長野県のニュース

東電の適格性 判断の根拠が薄すぎる

 原子力規制委員会は国民が納得すると考えているのだろうか。

 東京電力が柏崎刈羽原発6、7号機(新潟県)を再稼働する適格性について、田中俊一委員長が記者会見で「委員会として『ある』と判断した」と述べた。

 東電が表明した安全確保に取り組む姿勢などを保安規定に明記する。違反すれば運転停止を求めることができるため、実効性があるとしている。東電が受け入れれば、事実上の合格証となる審査書案の取りまとめを進める。

 「決意と覚悟」だけで適格性があると判断できるのか。努力目標を規定に盛り込んでも違反の認定ができるのか。規制委の判断は根拠が薄すぎる。

 福島事故は、住民や国土、後世に甚大な影響をもたらした。それなのに事故の原因は解明されたとは言い難い。責任もあいまいだ。

 国会の事故調査委員会は5年前、安全規制が骨抜きにされる中で起きた「人災」と分析した。政府の調査・検証委員会は事故後の運転員のミスによる事態悪化を重視した。大きな隔たりがある。

 事故避難者が起こした集団訴訟では、前橋地裁が今年3月、「巨大津波の予見は可能で、事故は防げた」として東電と国の過失を認め、賠償を命じている。原因をさらに究明し、ソフト面を含めた再発防止策が十分なのか確認できなければ、再稼働は認めてはならないはずだ。

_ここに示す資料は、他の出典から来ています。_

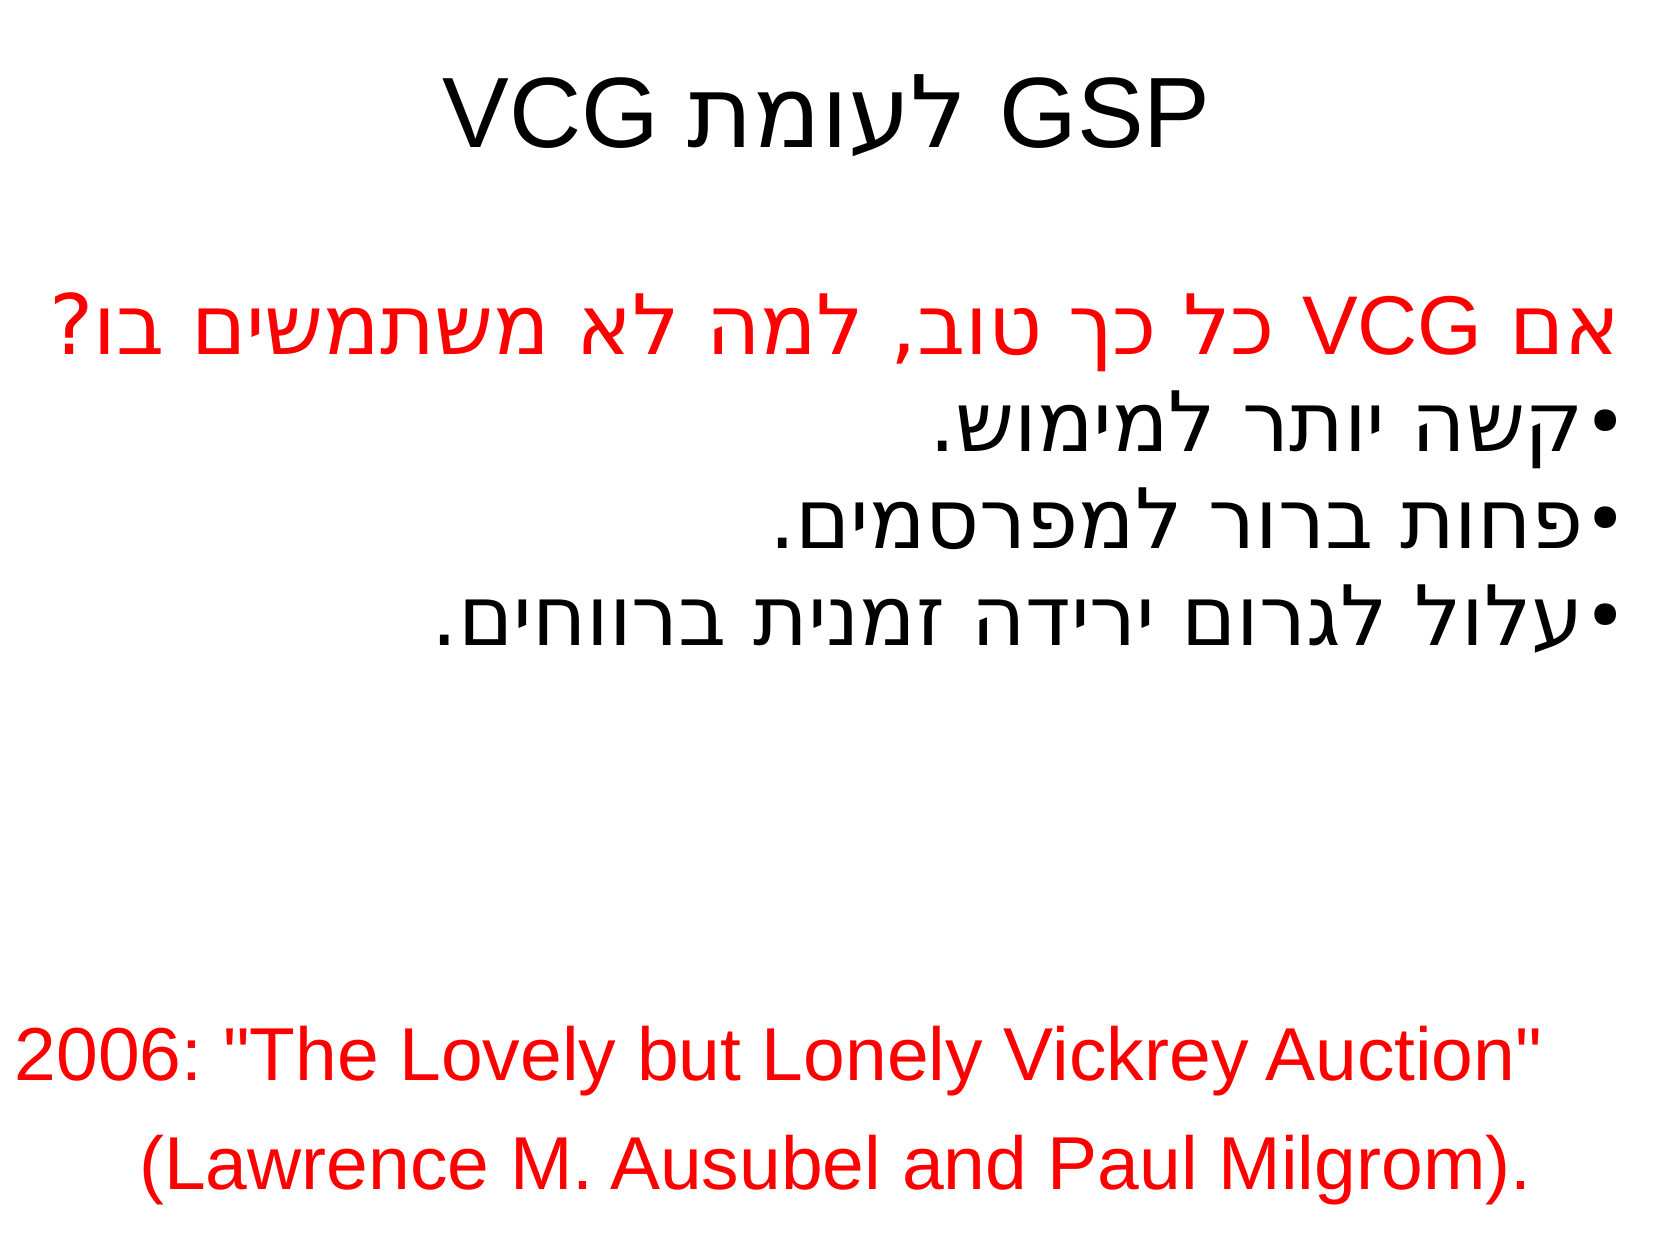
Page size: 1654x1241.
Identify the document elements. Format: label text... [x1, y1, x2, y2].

text_box 2006: "The Lovely but Lonely Vickrey Auction" (Lawrence M. Ausubel and Paul Milgrom). [0, 1005, 1639, 1231]
title VCG לעומת GSP [0, 1, 1654, 224]
text_box אם VCG כל כך טוב, למה לא משתמשים בו? קשה יותר למימוש. פחות ברור למפרסמים. עלול לגרום ירידה זמנית ברווחים. [0, 270, 1636, 659]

 明らかなのは、東電の安全意識に対する疑念だ。柏崎刈羽の審査でも体質が改善されていないことが浮き彫りになった。事故時の拠点となる免震重要棟の耐震性不足を2014年に把握したのに、今年2月まで報告しなかった。

 東電が今回規制委に提出した文書も具体性のない決意表明にすぎない。規制委の議論は拙速だ。

 再稼働に向けて同意が必要になる新潟県の米山隆一知事は、慎重な姿勢を崩していない。規制委が合格証を出しても再稼働は困難だ。東電の改革が本当に進むのか見極める時間は十分にある。結論を急いではならない。

 規制委は今回、東電に適格性があるかを判断するため、田中委員長が現場担当者を聴取する異例の対応を取った。7月には東電経営者を呼んで追及している。

 これまで規制委は原発の事故対策が新規制基準に適合しているかのみを判断してきた。今回の審査で事業者の適格性も判断基準としたのはいいとしても、判断の根拠について説得力が薄いのでは、国民の理解は得られない。